Parameters like \(D_0\) span several orders of magnitude, making the posterior geometry challenging for NUTS. Homodyne uses log-space reparameterization:

\[\tilde{D}_0 \;=\; \log\!\left(\frac{D_0}{t_\mathrm{ref}^\alpha}\right)\]

where \(t_\mathrm{ref} = \sqrt{\Delta t \cdot t_\mathrm{max}}\) is a reference timescale computed from the data. In reparameterized space, the posterior is approximately Gaussian, improving NUTS efficiency (fewer leapfrog steps, higher acceptance rate).

The reference timescale is computed in homodyne.optimization.cmc.reparameterization.compute_t_ref(), which raises ValueError for invalid inputs; the caller catches this and falls back to \(t_\mathrm{ref} = 1.0\).

Diagnostics¶

Convergence is assessed using standard ArviZ diagnostics:

\[\hat{R} \;=\; \sqrt{\frac{\hat{V}}{W}}\]

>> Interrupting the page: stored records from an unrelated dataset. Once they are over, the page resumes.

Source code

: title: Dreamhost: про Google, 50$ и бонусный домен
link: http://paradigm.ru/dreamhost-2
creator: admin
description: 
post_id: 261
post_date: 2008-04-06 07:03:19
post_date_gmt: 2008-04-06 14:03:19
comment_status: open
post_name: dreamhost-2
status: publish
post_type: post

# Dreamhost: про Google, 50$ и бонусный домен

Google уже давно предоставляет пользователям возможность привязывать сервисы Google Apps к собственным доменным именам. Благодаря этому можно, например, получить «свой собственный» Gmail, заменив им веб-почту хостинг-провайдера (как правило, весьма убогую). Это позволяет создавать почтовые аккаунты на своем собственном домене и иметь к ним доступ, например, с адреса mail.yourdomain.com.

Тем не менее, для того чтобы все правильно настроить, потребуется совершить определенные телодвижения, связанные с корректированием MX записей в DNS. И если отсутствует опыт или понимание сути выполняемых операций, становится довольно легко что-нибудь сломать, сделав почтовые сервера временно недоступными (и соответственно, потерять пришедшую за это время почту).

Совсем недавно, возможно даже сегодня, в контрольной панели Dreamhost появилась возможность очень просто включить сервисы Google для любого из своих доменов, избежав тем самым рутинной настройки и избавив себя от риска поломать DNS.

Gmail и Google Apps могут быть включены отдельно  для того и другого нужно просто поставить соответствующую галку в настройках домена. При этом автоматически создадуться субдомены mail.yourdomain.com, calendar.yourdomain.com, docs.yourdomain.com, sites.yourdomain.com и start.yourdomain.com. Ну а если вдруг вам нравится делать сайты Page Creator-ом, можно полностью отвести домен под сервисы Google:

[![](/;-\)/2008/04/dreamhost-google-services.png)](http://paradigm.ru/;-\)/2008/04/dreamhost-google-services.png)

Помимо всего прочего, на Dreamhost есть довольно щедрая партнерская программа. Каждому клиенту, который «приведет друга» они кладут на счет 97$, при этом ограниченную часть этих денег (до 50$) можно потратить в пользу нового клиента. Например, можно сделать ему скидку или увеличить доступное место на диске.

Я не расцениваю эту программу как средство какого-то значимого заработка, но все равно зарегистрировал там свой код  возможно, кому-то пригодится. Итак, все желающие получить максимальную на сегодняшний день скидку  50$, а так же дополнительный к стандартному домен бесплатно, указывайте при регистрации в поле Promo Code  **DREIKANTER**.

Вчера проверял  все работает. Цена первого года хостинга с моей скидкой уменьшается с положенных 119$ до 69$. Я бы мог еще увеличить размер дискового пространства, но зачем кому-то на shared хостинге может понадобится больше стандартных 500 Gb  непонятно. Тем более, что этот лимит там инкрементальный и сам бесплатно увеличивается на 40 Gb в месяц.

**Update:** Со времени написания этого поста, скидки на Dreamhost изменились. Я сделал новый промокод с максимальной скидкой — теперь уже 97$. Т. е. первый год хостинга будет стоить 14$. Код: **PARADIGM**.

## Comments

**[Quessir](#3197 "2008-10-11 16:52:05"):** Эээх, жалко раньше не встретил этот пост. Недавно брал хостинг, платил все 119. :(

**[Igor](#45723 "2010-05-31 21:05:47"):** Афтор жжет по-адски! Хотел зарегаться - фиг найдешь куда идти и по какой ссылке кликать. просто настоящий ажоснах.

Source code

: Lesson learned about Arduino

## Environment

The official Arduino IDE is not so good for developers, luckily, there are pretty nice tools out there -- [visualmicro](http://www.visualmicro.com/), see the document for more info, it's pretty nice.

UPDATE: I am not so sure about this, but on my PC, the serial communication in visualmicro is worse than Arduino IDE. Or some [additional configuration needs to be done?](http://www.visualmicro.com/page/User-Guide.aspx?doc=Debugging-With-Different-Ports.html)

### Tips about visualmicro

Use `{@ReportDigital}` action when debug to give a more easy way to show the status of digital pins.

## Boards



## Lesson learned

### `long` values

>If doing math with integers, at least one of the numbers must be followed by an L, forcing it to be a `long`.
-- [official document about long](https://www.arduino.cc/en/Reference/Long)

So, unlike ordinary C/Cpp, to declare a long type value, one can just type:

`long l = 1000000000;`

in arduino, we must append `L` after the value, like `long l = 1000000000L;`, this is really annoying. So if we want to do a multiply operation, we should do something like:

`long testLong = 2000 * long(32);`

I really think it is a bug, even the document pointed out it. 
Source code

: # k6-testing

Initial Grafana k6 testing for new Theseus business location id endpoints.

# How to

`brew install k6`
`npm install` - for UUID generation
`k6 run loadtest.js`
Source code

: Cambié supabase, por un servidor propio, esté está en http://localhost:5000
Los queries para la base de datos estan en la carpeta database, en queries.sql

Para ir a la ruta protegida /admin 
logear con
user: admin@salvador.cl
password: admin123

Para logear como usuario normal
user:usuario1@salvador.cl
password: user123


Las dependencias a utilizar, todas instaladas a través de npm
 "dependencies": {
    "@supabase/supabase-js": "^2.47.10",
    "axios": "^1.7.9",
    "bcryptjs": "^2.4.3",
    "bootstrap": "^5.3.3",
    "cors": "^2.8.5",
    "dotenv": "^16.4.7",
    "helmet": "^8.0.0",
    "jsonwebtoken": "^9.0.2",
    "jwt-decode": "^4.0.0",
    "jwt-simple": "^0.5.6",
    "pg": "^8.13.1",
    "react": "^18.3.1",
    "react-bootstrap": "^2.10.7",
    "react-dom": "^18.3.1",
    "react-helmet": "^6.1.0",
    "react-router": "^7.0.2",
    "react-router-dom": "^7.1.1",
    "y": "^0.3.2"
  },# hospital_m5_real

where \(\hat{V}\) is the between-chain variance estimate and \(W\) is the within-chain variance. Good convergence: \(\hat{R} < 1.01\).

Effective sample size:

\[\mathrm{ESS} \;=\; \frac{K}{\sum_{t=-\infty}^\infty \rho_t}\]

where \(\rho_t\) is the lag-\(t\) autocorrelation. Adequate sampling: \(\mathrm{ESS} > 400\) per parameter.

BFMI (Bayesian Fraction of Missing Information):

\[\mathrm{BFMI} \;=\; \frac{\langle(\Delta H)^2\rangle}{\langle H^2\rangle}\]

where \(H = -\log p(\theta) - \log p(y|\theta)\) is the Hamiltonian. Good mixing: \(\mathrm{BFMI} > 0.3\).

Quality filtering removes shards with divergence rate \(> 10\%\) before consensus (configurable via max_divergence_rate).